Minimum description length as an objective function for non-negative matrix factorization
This work addresses the challenge of parameter selection in NMF for researchers and practitioners in data analysis, offering a principled alternative to ad-hoc sparsity constraints, though it is incremental as it builds on existing NMF methods.
The paper tackled the problem of selecting parameters and imposing sparsity constraints in non-negative matrix factorization (NMF) by proposing a novel objective function based on the minimum description length (MDL) principle, which automatically balances model complexity and accuracy without extensive parameter tuning, and demonstrated its effectiveness on three heterogeneous datasets and semi-synthetic data.
Non-negative matrix factorization (NMF) is a dimensionality reduction technique which tends to produce a sparse representation of data.

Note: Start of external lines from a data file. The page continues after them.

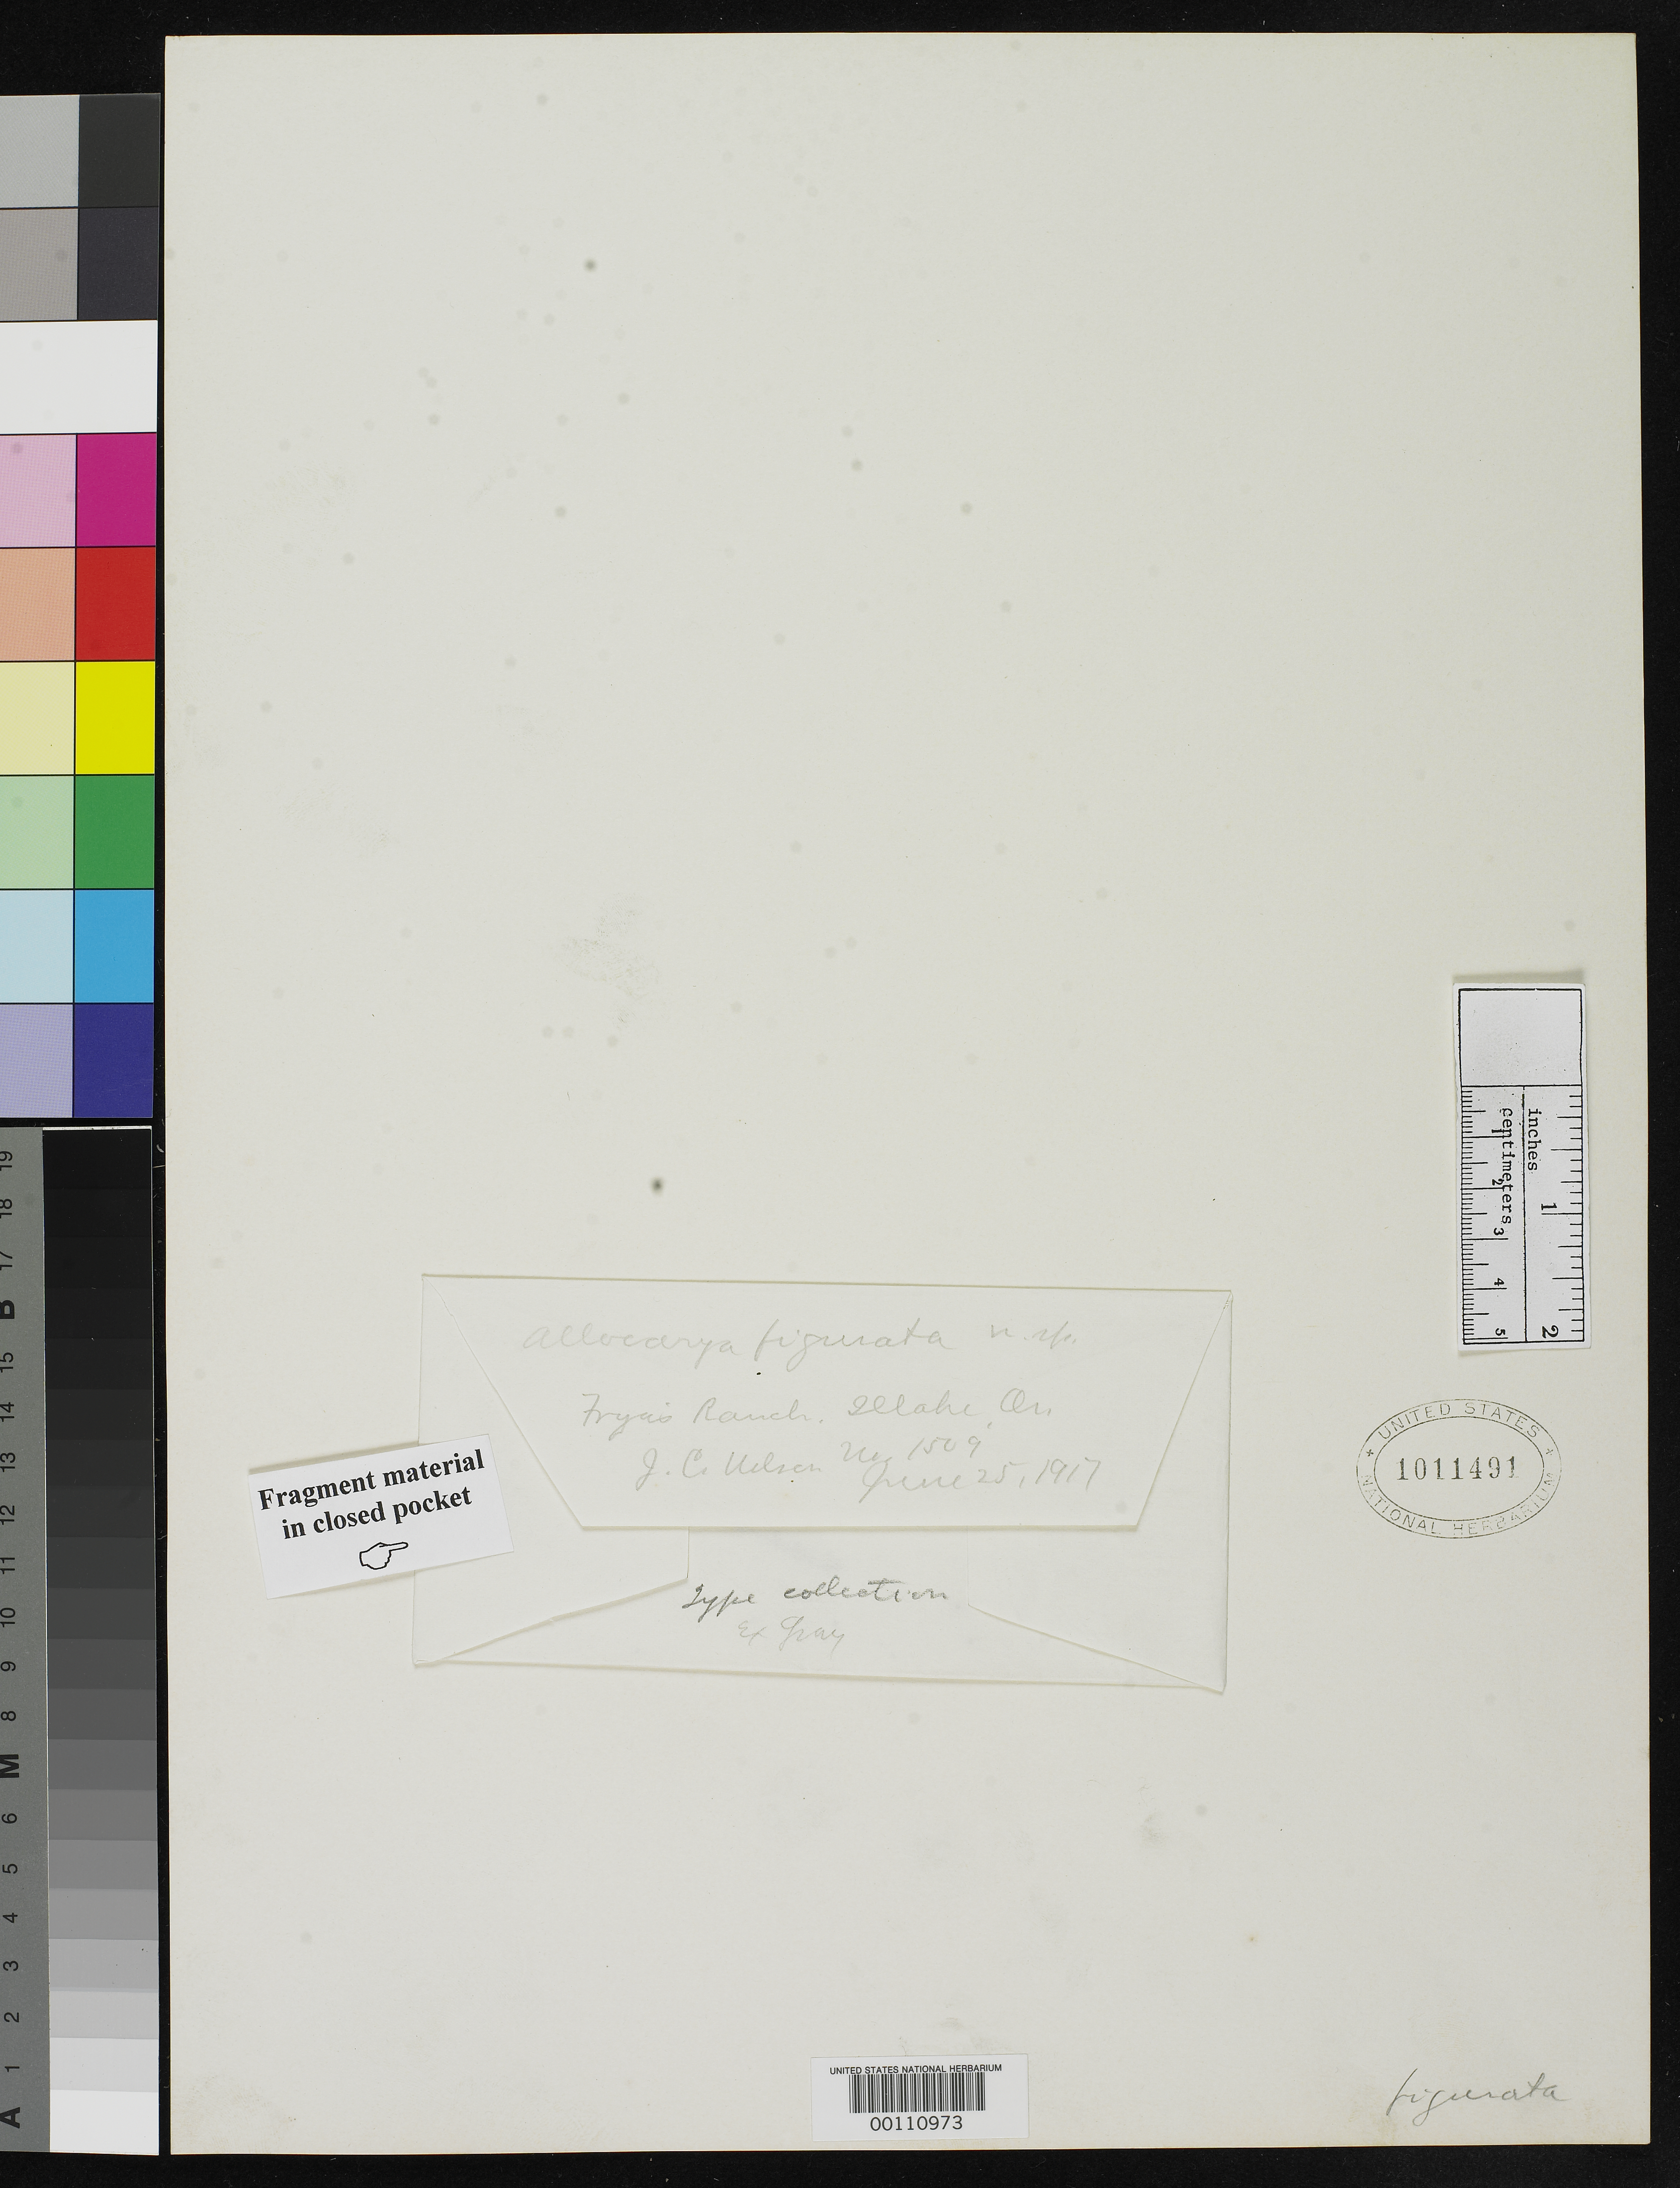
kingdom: Plantae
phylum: Tracheophyta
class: Magnoliopsida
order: Boraginales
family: Boraginaceae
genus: Allocarya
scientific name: Allocarya figurata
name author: Piper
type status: Isotype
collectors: J. C. Nelson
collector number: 1509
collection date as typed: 25 Jun 1917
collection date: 1917-06-25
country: United States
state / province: Oregon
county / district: Curry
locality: Illahe, Frye's Ranch.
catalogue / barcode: US 1011491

Commonly, the error between the actual and recreated matrices is used as an objective function, but this method may not produce the type of representation we desire as it allows for the complexity of the model to grow, constrained only by the size of the subspace and the non-negativity requirement. If additional constraints, such as sparsity, are imposed the question of parameter selection becomes critical. Instead of adding sparsity constraints in an ad-hoc manner we propose a novel objective function created by using the principle of minimum description length (MDL). Our formulation, MDL-NMF, automatically trades off between the complexity and accuracy of the model using a principled approach with little parameter selection or the need for domain expertise. We demonstrate our model works effectively on three heterogeneous data-sets and on a range of semi-synthetic data showing the broad applicability of our method.